"I cannot accept your canon that we are to judge Pope and King unlike other men, with a favourable presumption that they did no wrong. If there is any presumption it is the other way against holders of power, increasing as the power increases. Historic responsibility has to make up for the want of legal responsibility. Power tends to corrupt and absolute power corrupts absolutely. [...] There is no worse heresy than that the office sanctifies the holder of it."
Lord Acton, to Bishop Holden
So Lord Acton’s famous dictum:
“Power tends to corrupt, and absolute power corrupts absolutely.” is a powerful quote but it's being misapplied in the context of tabletop RPGs and the role of the referee.
Authority can be abused. But we are discussing a form of small group interactions, the authority of a referee isn’t absolute, it’s contingent, provisional, and held in trust. It isn’t about power but about responsibility.
There are better frameworks than assuming suspicion as the default:
From J.R.R. Tolkien (a man who knew a thing or two about power and myth) wrote:
“The most improper job of any man, even saints... is bossing other men. Not one in a million is fit for it... But someone has to do it.”
Letter to Christopher Tolkien, 1943
Tolkien understood that leadership is dangerous but necessary. The point isn’t to strip the referee of structure but to expect them to approach it with humility.
Elinor Ostrom, Nobel laureate for her work on self-governing systems, reminds us:
“There is no reason to believe that bureaucrats and politicians... are better at solving problems than the people on the spot.”
Source
RPG tables are not monarchies. They’re peer-driven communities. Authority is earned through behavior, not fiat.
And finally, Hannah Arendt put it plainly:
“The most radical revolutionary will become a conservative the day after the revolution.”
Source
It’s easy to rail against authority until you’re the one responsible for the adjudication, maintaining consistency, and steering the game.

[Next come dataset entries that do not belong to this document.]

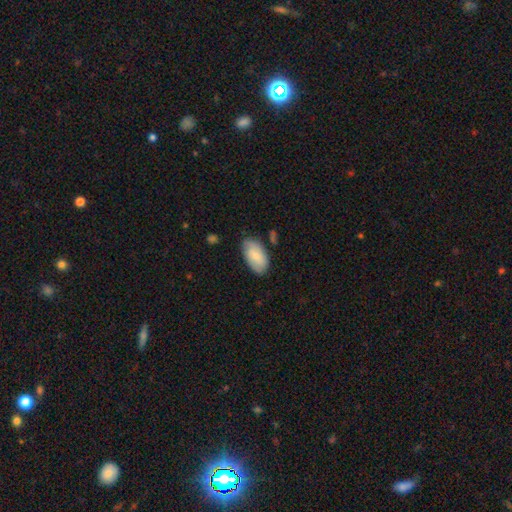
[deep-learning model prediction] Morphology: type=smooth (77%); roundness=in between (95%); merging=none (75%).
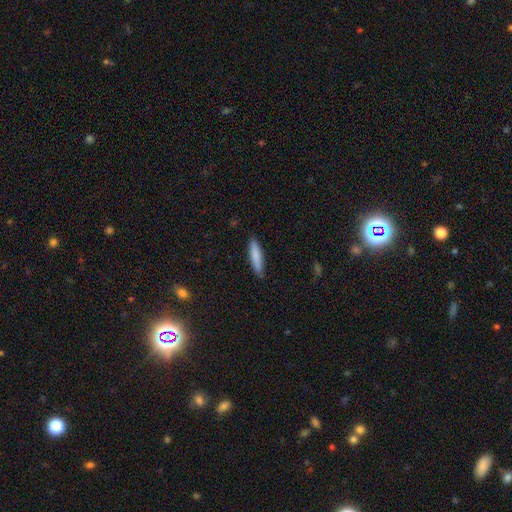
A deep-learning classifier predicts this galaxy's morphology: Q: Smooth or featured?
A: smooth (83%); runner-up: featured or disk (11%)
Q: How rounded?
A: cigar-shaped (83%); runner-up: in between (15%)
Q: Merging?
A: none (87%); runner-up: minor disturbance (10%)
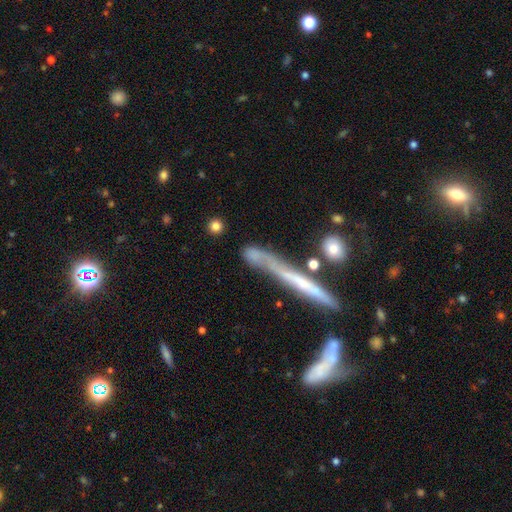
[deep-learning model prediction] This appears to be a smooth galaxy with no disk features (58%) that is cigar-shaped (57%). Merging: none (48%).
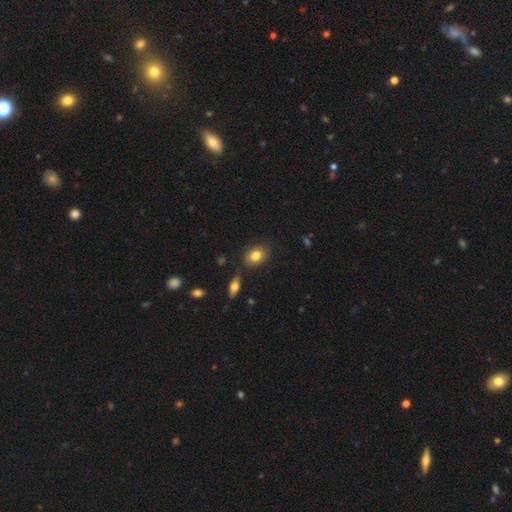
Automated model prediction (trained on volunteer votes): A smooth galaxy with no disk features (81%) that is in between round and cigar-shaped (69%).

Vote fractions:
- Smooth or featured? smooth: 81% / featured or disk: 11% / star or artifact: 8%
- How rounded? in between: 69% / round: 30% / cigar-shaped: 1%
- Merging? none: 82% / minor disturbance: 11% / merger: 4% / major disturbance: 3%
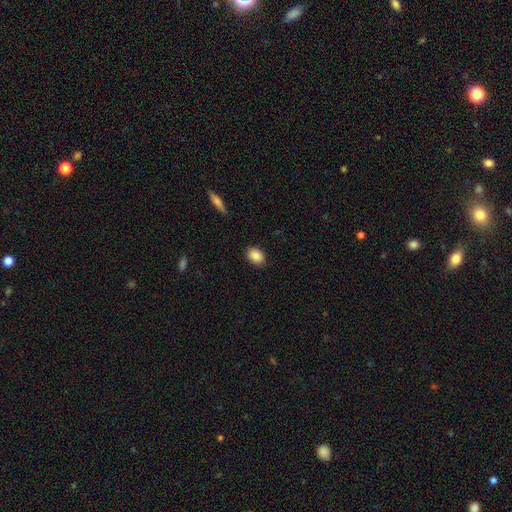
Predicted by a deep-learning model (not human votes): smooth-or-featured: smooth: 88% | star or artifact: 8% | featured or disk: 4%
  how-rounded: in between: 70% | round: 29% | cigar-shaped: 1%
  merging: none: 88% | minor disturbance: 8% | major disturbance: 2% | merger: 1%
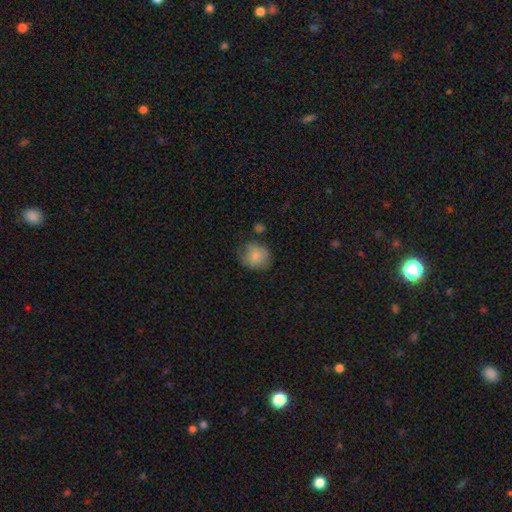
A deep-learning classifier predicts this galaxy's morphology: A smooth galaxy with no disk features (81%) that is round (75%). Merging: none (60%).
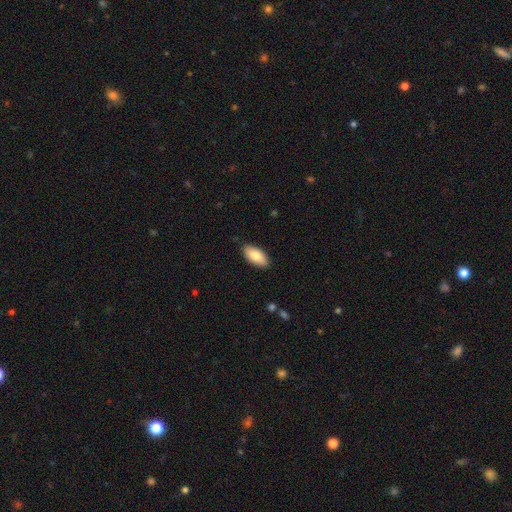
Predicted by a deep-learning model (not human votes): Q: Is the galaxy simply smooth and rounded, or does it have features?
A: smooth — 83%.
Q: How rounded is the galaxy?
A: in between — 90%.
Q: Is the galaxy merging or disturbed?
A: none — 87%.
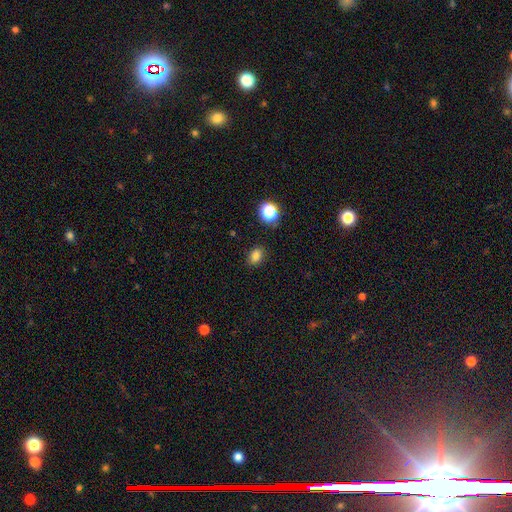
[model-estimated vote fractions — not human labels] This appears to be a smooth galaxy with no disk features (80%) that is in between round and cigar-shaped (69%). Merging: none (84%).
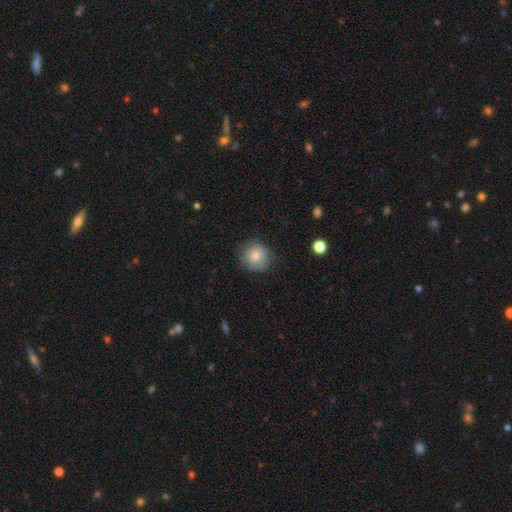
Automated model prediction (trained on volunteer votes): This appears to be a smooth galaxy with no disk features (81%) that is round (89%). Merging: none (79%).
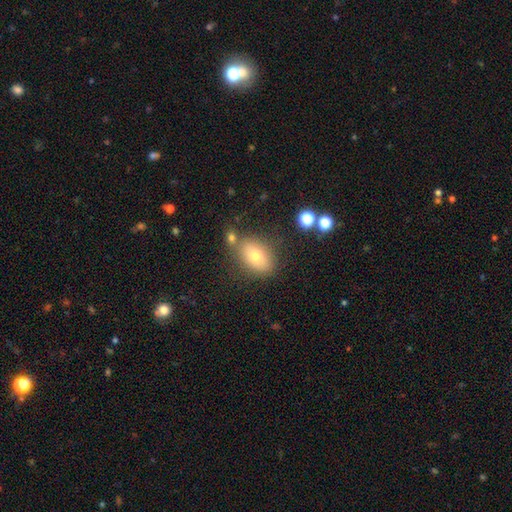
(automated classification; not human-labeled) Smooth or featured? smooth (70%)
How rounded? in between (80%)
Merging? none (70%)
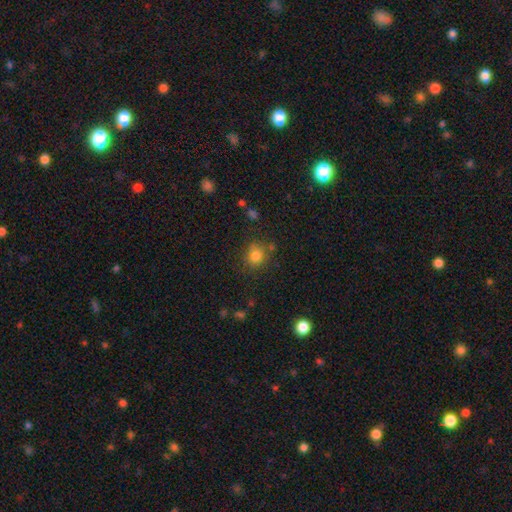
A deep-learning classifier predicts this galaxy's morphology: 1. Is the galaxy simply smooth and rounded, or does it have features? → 81% smooth, 13% star or artifact, 6% featured or disk.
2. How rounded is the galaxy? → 81% round, 18% in between, 1% cigar-shaped.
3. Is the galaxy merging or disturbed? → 77% none, 13% minor disturbance, 5% merger, 5% major disturbance.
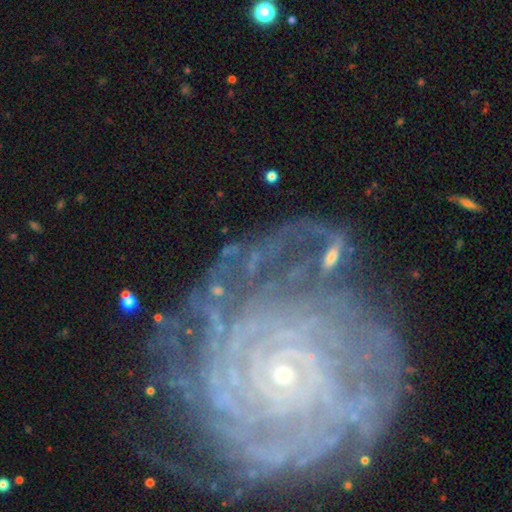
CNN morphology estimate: Overall: featured or disk (84%). Edge-on disk: no (96%). Bar: no (60%; weak 22%). Spiral arms: yes (96%). Spiral arm count: can't tell (25%; more than 4 18%). Spiral winding: tight (79%). Bulge size: small (66%; moderate 26%). Merging: none (63%).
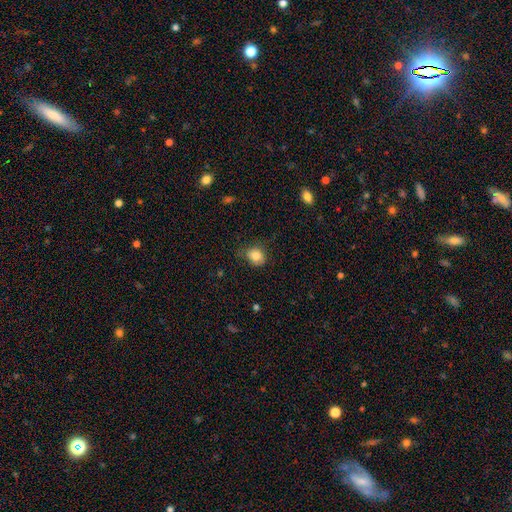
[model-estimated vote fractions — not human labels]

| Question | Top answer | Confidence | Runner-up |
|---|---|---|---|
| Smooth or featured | smooth | 83% | star or artifact (10%) |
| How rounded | round | 69% | in between (30%) |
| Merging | none | 70% | minor disturbance (23%) |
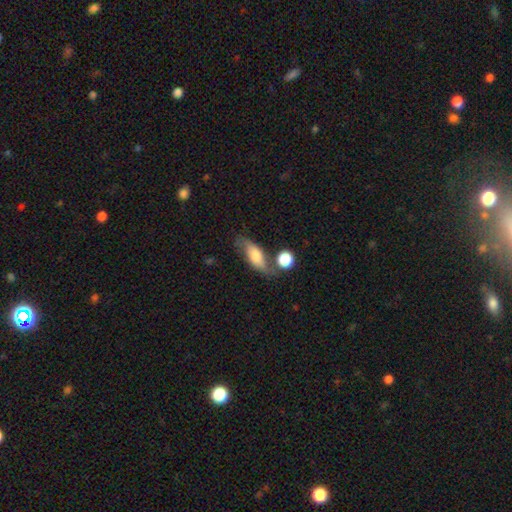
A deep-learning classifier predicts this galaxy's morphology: smooth-or-featured: smooth: 57% | featured or disk: 36% | star or artifact: 7%
  how-rounded: in between: 68% | cigar-shaped: 26% | round: 6%
  merging: none: 58% | minor disturbance: 20% | merger: 14% | major disturbance: 7%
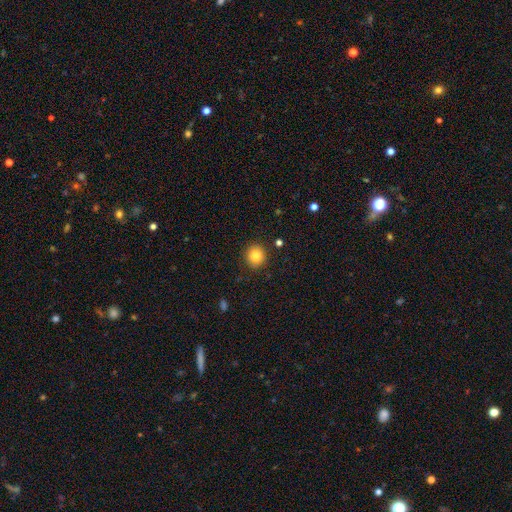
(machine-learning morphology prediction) type=smooth (82%); roundness=round (91%); merging=none (90%).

Good referees know this isn’t power to wield, but a role to fill and held in trust.
Authority isn’t the enemy. Abuse of authority is. The answer isn’t to reject the referee’s role; it’s to foster accountability, humility, and group cohesion. What needed is cooperation, structure, and people who act in good faith.
Referees are not tyrants-in-waiting. They are folks getting together with their friends to have fun in the time they have for a hobby.